═════ Supplied material

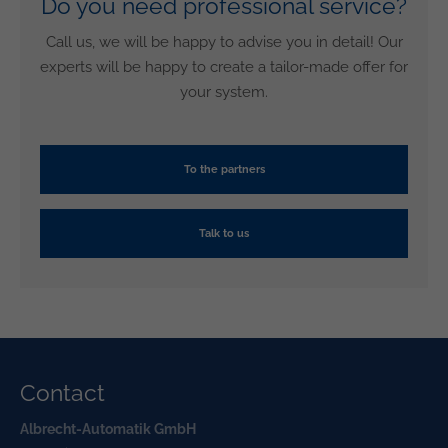
Do you need professional service?
Call us, we will be happy to advise you in detail! Our
experts will be happy to create a tailor-made offer for
your system.
To the partners
Talk to us
Contact
Albrecht-Automatik GmbH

══════════

Problem to solve:
Which lines above contain the word "happy"? Copy each of them.

Answer to this exercise:
Call us, we will be happy to advise you in detail! Our
experts will be happy to create a tailor-made offer for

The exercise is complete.